One of the hot topics of March 2022 is why the IPO of new generation companies falling drastically. Before jumping to the reason let us first get acknowledged with the term IPO. Initial Public Offering, in short termed as IPO, is the process of offering shares to the public of the private company to make the company public in a new stock exchange. The companies sell their shares to the public to collect fund to run the company and the people who buy those shares are known as shareholders of the company.
Reason for the decline in IPO:
IPO and stock market have been on a rise since before Covid pandemic. The companies such as Paytm, Zomato, LIC, Nykaa, Bajaj energy, etc. which recently started their IPOs in the market have already been on a decline because of the new proposal SEBI put forward. SEBI i.e., Securities and Exchange Board of India, has suggested to tighten the IPO pricing rules for the new-age tech firms. It plans to ask the companies to justify the pricing of their shares in IPOs.
SEBI issued a draft proposal containing the following points:
i. Companies from now on will be asked to explain in detail about the pricing of their issues.
ii. They will also be asked to compare the issues with the sales before the IPO.
iii. Disclosing the presentation made to the investors before IPO. This will help the investors gain a detailed information about the company.
This follows the meltdown of the share prices of the newly listed firms.

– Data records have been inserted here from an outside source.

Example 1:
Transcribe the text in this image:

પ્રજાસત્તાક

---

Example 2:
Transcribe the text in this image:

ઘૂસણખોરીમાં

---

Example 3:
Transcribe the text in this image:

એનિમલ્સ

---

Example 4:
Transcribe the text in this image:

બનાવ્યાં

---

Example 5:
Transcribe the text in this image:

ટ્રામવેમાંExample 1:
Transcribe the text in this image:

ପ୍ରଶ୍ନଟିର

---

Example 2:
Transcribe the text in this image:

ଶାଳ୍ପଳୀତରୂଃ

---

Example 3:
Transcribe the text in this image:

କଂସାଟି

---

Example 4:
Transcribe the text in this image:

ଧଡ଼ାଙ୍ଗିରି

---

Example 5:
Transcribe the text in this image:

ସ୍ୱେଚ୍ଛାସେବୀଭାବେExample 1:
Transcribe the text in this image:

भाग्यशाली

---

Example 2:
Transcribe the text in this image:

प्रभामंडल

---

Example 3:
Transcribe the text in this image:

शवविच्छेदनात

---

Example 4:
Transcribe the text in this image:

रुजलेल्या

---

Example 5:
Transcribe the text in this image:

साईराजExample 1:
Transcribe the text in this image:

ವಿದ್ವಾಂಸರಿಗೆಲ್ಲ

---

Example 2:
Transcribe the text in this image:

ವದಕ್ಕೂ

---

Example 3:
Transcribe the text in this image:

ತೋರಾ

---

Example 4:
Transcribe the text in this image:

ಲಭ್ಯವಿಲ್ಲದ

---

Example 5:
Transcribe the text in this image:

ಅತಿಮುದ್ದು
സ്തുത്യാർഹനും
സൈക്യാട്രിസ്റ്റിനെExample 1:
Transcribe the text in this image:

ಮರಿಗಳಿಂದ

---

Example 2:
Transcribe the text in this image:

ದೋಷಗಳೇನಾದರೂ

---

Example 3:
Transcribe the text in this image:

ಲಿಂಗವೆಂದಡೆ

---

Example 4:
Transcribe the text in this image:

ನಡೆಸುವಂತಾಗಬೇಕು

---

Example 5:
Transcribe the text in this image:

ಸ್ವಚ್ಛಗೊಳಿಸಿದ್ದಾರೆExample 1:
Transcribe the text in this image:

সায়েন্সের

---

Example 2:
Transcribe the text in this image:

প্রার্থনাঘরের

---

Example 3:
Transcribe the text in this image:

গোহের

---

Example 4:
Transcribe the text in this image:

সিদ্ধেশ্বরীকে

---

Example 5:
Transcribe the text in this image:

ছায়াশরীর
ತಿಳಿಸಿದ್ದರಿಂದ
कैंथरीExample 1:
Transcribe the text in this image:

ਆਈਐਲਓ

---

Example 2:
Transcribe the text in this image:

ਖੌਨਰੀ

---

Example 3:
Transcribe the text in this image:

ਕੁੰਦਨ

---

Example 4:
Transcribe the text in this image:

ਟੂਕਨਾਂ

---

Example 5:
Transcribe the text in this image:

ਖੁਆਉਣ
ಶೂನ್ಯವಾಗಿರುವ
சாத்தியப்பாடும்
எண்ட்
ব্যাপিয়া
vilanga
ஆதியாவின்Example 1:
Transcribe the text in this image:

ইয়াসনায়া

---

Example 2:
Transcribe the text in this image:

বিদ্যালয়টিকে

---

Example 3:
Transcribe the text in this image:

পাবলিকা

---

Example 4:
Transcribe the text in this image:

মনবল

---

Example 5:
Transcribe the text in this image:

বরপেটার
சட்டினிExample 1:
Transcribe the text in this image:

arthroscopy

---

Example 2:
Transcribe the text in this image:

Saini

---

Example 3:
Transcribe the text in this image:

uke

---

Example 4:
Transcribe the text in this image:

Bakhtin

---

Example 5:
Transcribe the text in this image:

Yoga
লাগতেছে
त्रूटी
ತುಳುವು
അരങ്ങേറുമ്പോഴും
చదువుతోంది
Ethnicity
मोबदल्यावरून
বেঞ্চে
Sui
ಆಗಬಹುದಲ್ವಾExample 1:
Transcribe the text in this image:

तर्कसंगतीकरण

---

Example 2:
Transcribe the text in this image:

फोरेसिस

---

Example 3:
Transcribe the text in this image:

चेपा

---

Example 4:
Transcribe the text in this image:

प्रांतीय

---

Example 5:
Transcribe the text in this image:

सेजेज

SEBI expected the public to give their opinion about the new issue by 5th march 2022 and set the deadline as the same.
Why SEBI did that:
Before launching the IPO of any company in the market, the companies have to go through many procedures and submit a lot of documents to SEBI that regulates the entire process of investments through IPO. According to the on-going IPO rules, the companies have to disclose net asset value (NAV) of the past and the present year, return on net worth (RoNW), earning per share (ESP), etc.
In spite of all this data collected, SEBI thinks that these are not enough for the new-age firms as they are usually a loss-making entity. Without having a proper record of profit for at least three years some companies have launched their IPOs and are now on discounted level. Happening of such things should be stopped is the sole purpose why SEBI proposed such a rule in IPO. The new proposal will ask the companies to show the key performer indicator (KPI) and only if the KPIs are certified by the auditors, investors and the issuers, SEBI will consider the company for the stock market.
Impact on the new firms:
Six of the eight new firms listed on the Indian bourses in 2021 hit new lows, ending about 53% of their market capital on average. Seven of the companies saw their shares decline by at least 49% from their respective peaks. The worst performers were the automobile classified website, Car Trade, and digital payment platform, Paytm.
Car Trade lost more than 70% from its 52-week high of Rs.1,610. The stock sold at Rs.1,585 in IPO ended up trading at Rs.470. Paytm, which launched the largest ever IPO in India, lost more than 64% of its investor money from the IPO price of Rs.2,150. Its shares are now even 60% below its 52-week high of Rs.1,961. Other firms that have eroded more than 50% of their shareholder value were FINO payment, Policy Bazaar’s parent company PB fintech and food delivery company Zomato.
Relatively better-performing stocks in their starting age such e-commerce Nykaa,
gaming firm Nazara Technologies and hospitality start-up Easemytrip, were also under a lot of pressure from their shareholders. Nykaa’s shareholders have witnessed a 49% slide in their investment. The best performer among the new-age tech stocks listed in 2021 and 2022, Easemytrip, has also seen a decline in their shareholders value.
Future of the new-age firms:
Portfolio advisors, retail investors, etc. have already stated that the fall in the IPO pricing of the new-age tech firms is just the beginning and it will continue to decline in the coming period. They believe that the dropping of new-age businesses will be 50% to 60% this year. But there are some tech stocks where the growth of the company in the future is visible and the investors can consider investing in the second half of 2022.